I stumbled across this on NPR today. All I can say, as a girl who used to wear band-aids on my knees under my princess dresses, is AMEN!
Dear Pixar, From All The Girls With Band-Aids on Their Knees,
A plea to Pixar: Up is so good; can you turn your attention to a different kind of hero? Walt Disney Pictures
by Linda Holmes
This is not an angry letter. It is especially not an angry letter about Up, which I adored. I could have sat in the theater and watched it two more times in a row. I cried, but I also laughed so hard in places that it wore me out.
So I'm not complaining; I'm asking. I'm asking because I think so highly of you.
Please make a movie about a girl who is not a princess.
I'm counting on you, after the jump...
Of the ten movies you've released so far, ten of them have central characters who are boys or men, or who are anthropomorphized animals or robots or bugs who are voiced by and imagined as boys or men. These movies feature women and girls to varying degrees -- The Incredibles, in particular -- but the story is never "a girl and the things that happen to her," the way it's "a boy and what happens to him."
I want so much for girls to have a movie like Up that is about someone they can dress up as for Halloween, as Anika Noni Rose said about starring as the voice in The Frog Princess. Not a girl who's a side dish, but a girl who's the big draw.
And I'd really, really like it not to be a princess.
My understanding is that after the summer blockbusters of 2010 and 2011 -- Toy Story 3 and Newt -- you're planning The Bear And The Bow, a Christmastime fairy tale rather than a summer adventure. And your first one about a girl -- way to go!
But why, oh why, does it have to be about a princess? Again?
Et tu, Pixar?
I have nothing against princesses. I have nothing against movies with princesses. But don't the Disney princesses pretty much have us covered? If we had to wait for your thirteenth movie for you to make one with a girl at the center, couldn't you have chosen something -- something -- for her to be that could compete with plucky robots and adventurous space toys?
Or more to the point, why couldn't your first female central character be as specifically drawn as the women and girls (and girl robots, etc.) you're already writing as secondary characters? Ratatouille has a chef! WALL-E has Eve! The Incredibles has superheroes!
And Up...oh, Up has Ellie, who I could have watched forever. Seen only in flashbacks to the main story, Ellie is warm and hilarious, ambitious and fearless, and then gone for most of the movie. She provides the engine for the story, in many ways, but it's an old man and a little boy who actually get to hit the gas.
I don't like to make movies political, especially kids' movies, if I can help it. Sometimes a princess is just a princess and should be taken as such.
At the same time, little Russell, in Up, is Asian-American, right? And that's not a big plot point; presumably, he just is because there's no particular reason he shouldn't be.
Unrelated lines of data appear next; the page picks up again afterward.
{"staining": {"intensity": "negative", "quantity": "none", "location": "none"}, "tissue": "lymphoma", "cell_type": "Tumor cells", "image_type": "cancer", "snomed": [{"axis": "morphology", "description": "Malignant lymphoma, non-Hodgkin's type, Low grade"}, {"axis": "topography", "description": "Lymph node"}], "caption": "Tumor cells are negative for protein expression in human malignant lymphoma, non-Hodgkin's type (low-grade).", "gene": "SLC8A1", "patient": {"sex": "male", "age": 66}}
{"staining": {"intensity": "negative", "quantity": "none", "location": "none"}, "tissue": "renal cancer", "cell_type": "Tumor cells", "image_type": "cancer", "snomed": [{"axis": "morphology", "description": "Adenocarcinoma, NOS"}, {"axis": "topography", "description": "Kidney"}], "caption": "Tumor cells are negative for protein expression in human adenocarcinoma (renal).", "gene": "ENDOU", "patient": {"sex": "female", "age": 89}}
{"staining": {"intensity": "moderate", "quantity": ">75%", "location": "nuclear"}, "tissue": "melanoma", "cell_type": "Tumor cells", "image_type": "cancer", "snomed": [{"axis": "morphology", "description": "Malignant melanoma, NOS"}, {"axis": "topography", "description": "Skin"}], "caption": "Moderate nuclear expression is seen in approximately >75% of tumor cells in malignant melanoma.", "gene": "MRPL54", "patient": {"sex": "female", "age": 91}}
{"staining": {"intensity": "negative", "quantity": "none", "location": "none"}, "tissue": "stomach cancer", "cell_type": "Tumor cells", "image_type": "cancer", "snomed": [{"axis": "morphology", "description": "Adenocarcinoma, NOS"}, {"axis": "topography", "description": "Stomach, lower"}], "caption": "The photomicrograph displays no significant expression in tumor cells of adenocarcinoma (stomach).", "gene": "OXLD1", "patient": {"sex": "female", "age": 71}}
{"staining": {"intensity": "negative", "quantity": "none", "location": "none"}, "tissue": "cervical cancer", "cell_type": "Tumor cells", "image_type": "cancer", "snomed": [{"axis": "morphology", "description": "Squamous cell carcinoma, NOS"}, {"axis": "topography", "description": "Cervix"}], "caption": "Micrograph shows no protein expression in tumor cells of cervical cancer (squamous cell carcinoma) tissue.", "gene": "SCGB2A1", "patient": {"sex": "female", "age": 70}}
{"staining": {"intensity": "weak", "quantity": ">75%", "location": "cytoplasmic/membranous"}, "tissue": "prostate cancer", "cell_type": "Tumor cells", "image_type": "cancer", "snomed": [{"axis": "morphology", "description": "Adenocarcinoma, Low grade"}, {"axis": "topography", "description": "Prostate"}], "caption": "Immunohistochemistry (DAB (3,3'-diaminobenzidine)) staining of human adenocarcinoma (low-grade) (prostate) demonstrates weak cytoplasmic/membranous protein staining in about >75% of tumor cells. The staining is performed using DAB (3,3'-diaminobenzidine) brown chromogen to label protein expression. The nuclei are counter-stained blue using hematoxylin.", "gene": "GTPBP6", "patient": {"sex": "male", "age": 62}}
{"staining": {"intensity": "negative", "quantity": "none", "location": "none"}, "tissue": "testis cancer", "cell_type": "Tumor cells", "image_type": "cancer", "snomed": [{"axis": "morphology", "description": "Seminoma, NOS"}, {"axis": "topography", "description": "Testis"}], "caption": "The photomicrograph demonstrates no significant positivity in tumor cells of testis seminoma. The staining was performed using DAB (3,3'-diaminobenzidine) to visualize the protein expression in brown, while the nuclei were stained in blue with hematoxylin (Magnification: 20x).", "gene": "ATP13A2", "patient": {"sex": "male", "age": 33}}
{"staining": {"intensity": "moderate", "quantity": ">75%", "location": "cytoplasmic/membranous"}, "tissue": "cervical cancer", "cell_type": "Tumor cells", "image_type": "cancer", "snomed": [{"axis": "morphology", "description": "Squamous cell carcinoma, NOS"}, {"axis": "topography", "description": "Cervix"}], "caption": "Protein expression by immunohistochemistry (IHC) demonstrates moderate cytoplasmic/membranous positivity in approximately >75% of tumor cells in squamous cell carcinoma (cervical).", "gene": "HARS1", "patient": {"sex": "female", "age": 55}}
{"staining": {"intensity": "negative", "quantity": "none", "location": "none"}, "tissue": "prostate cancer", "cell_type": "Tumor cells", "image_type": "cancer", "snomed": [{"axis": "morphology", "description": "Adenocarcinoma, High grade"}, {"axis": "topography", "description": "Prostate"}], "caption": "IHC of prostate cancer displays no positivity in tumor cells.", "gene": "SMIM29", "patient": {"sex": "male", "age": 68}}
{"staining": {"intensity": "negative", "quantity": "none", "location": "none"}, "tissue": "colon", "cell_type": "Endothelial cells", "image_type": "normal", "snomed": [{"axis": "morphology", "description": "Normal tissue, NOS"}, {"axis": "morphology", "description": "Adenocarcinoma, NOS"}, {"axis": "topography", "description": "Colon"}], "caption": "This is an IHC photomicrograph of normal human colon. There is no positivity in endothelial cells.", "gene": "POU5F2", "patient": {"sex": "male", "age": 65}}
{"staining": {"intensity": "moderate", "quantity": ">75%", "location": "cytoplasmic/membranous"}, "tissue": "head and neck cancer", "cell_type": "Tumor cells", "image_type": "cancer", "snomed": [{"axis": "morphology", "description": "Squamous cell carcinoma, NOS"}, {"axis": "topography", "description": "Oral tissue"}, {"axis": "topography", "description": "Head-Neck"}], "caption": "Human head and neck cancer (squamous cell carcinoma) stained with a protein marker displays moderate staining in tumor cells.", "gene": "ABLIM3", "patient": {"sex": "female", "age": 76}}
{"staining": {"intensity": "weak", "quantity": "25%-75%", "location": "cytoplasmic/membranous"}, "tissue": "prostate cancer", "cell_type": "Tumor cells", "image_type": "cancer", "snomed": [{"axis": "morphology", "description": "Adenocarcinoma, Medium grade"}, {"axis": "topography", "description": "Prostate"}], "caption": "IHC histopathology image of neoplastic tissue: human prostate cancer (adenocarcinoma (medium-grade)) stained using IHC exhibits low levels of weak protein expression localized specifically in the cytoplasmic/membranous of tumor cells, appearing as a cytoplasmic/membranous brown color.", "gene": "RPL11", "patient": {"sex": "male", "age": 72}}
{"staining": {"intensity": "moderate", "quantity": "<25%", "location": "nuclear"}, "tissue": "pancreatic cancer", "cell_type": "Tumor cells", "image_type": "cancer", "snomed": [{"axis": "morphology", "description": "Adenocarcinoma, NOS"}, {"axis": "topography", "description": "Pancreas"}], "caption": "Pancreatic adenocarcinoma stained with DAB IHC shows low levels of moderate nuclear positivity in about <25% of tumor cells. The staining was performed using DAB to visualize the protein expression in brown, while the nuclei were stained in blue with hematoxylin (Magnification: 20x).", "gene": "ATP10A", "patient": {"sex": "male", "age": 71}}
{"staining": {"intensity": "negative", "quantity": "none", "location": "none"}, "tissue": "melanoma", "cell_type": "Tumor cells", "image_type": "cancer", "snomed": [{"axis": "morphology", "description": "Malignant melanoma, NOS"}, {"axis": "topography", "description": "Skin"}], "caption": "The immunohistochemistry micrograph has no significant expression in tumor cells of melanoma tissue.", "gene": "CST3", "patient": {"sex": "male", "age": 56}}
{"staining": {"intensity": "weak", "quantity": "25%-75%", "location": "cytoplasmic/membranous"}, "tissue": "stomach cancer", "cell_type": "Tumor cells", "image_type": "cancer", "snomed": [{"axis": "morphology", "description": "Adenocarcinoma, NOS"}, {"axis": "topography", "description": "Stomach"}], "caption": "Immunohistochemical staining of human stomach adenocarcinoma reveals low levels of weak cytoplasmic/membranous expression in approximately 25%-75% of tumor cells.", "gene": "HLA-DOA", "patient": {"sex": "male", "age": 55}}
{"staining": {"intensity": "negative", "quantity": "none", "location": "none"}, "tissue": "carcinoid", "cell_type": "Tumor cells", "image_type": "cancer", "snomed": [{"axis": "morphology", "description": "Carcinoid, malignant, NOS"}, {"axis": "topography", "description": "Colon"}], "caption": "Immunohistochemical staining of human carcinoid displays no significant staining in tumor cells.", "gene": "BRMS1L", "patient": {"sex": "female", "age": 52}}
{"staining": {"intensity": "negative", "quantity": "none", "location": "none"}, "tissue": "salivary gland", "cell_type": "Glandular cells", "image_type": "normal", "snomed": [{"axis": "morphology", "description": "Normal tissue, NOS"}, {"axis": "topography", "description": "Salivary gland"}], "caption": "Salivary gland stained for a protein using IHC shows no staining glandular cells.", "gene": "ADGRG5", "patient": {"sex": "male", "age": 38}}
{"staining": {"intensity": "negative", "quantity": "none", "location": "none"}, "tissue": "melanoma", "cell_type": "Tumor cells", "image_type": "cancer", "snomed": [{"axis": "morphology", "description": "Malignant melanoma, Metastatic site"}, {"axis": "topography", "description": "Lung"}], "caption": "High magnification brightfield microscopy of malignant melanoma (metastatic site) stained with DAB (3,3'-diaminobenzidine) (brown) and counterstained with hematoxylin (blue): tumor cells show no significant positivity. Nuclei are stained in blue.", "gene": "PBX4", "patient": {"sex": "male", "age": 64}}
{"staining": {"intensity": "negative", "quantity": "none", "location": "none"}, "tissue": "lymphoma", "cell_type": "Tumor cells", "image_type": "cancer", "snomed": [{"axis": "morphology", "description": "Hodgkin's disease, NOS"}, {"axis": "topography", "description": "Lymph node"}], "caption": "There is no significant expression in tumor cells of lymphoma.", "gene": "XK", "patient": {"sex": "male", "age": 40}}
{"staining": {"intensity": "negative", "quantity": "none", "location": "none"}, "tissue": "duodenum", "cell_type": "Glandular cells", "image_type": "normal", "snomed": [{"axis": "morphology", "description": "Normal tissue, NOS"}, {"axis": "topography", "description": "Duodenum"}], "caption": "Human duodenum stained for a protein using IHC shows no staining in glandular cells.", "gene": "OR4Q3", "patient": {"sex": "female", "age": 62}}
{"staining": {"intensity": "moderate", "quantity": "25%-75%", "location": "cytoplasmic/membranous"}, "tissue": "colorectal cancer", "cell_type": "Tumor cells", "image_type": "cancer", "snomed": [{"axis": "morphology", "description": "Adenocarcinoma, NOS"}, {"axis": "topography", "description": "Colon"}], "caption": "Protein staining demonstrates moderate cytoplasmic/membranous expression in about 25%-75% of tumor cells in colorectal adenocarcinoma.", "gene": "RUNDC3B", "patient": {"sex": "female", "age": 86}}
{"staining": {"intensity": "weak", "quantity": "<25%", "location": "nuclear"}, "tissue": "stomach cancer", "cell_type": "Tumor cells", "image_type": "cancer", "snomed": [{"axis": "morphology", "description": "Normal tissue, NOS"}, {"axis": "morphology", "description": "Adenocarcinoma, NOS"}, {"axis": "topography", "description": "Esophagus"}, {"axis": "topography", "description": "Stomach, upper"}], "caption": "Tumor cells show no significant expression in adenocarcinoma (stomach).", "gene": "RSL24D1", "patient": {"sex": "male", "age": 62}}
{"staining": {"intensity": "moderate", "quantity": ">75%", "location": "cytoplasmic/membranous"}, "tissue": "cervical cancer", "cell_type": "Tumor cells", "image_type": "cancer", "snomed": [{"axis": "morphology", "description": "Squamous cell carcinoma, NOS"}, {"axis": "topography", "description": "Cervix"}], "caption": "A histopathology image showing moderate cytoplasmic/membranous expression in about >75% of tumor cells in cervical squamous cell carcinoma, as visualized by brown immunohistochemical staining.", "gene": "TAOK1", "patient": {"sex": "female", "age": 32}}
You don't need him to be, but you don't need him not to be, either. It's not politics; it's just seeing the whole big world.
Well, the whole big world has a lot of little girls in it, too. And not all of them are princesses -- and the ones who are princesses have plenty of movies to watch.
And even many of them who do aspire to be princesses are mixing their princess tendencies with all manner of other delicious things. Their tiaras fall off when they skin their knees running at top speed; they get fingerpaint on their pink dresses; they chip their front teeth chasing each other in plastic high-heeled shoes.
There's nothing wrong with the movies you're making; I'm sure your princess movie will be my favorite one ever. I'm just saying, keep them in mind, those girls in Band-Aids, because they want to see themselves on screen doing death-defying stunts, too. You're making some of my favorite movies in the whole world right now.
Please, please make one about a girl who isn't a princess.